Le premier séminaire aura lieu le mardi 11 mars de 14h à 16h, en salle 4.083, du bâtiment Nord du Campus Condorcet, dans le cadre des activités de l'Axe "Interactions et créativité religieuses : perspectives anthropologiques" du GSRL, coordonné par Detelina Tocheva et Virginie Vaté,
Agnieszka Halemba fera une communication en anglais intitulée :
What is a church tower for? Religious materiality in a secularised society.
Résumé :
Church buildings, because of their prominent presence and visibility, but also because of their connection to religion, which by definition has a special status in secular states, can be focal points for the examination of important social issues such as social justice, the liberal economy, social memory, democracy as practice or public/private debates. This is also, or perhaps especially, true for buildings located in regions where they are not (anymore) needed for daily religious worship. If one looks at the struggles involved in their maintenance and restoration as processes, one can see that economic issues come to the fore, including a critique of neoliberal capitalism and in East Germany in particular, a critique of the post-1990 transformation, and struggles over access and private/public ownership. The church buildings, and especially their towers, ask questions and demand action that address wider social issues.
Pour y assister en ligne : https://us06web.zoom.us/j/82093379251?pwd=7Z00l6rlAq8wKYzhmZ7t0ZwLq6KCIm.1
La seconde présentation aura lieu le mercredi 12 mars de 14h à 16h en salle 5.067, du bâtiment Nord du Campus Condorcet, dans le cadre du séminaire des études sibériennes / Siberian Studies Seminar, organisé par Dmitriy Oparin (UMR Passages) et Virginie Vaté (GSRL), avec le soutien du GDR AREES.

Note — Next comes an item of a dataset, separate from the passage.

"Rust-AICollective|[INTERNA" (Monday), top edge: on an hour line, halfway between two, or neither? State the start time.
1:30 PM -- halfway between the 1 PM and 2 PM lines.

Agnieszka Halemba fera une communication en anglais intitulée :
There are no spirits of Altai Mountains: New Materialism as an Alternative to Dualistic Ethnographic Description.
Résumé :
In recent years an important body of ethnographic works concerning personhood and sociality in relation to Andean mountains has been developed, discussed and criticised. In his 2018 article Peter Gose critically reviewed some of those debates arguing especially against political ontology approach, which, in his view, underestimates the extra-human world’s importance, autonomy and power. Gose claims that the political ontology approach goes on the one hand too far when it seems to postulate existence of separate ontologies; on the other hand however, it does not go far enough because it remains human-focused and does not make space for non-human autonomy.
In my presentation I take this approach as a starting point to develop a reflection on personhood and sociality with regard to mountains in Inner Asia and in particular in Altai. I re-examine my research material collected in the Republic of Altai and other works which use the concept of master or guardian “spirits of mountains”. I argue that we might produce more adequate descriptions of the place that mountains take in social networks if we restrict or even abandon a use of word “spirits”. I present an alternative based partly on Karen Barad’s relationality approach.
Pour y assister en ligne : https://us06web.zoom.us/j/87542745619?pwd=fEtAdj8BpWtyl3E5hQMcIxaLqlOvAF.1
Nous espérons vous retrouver nombreux!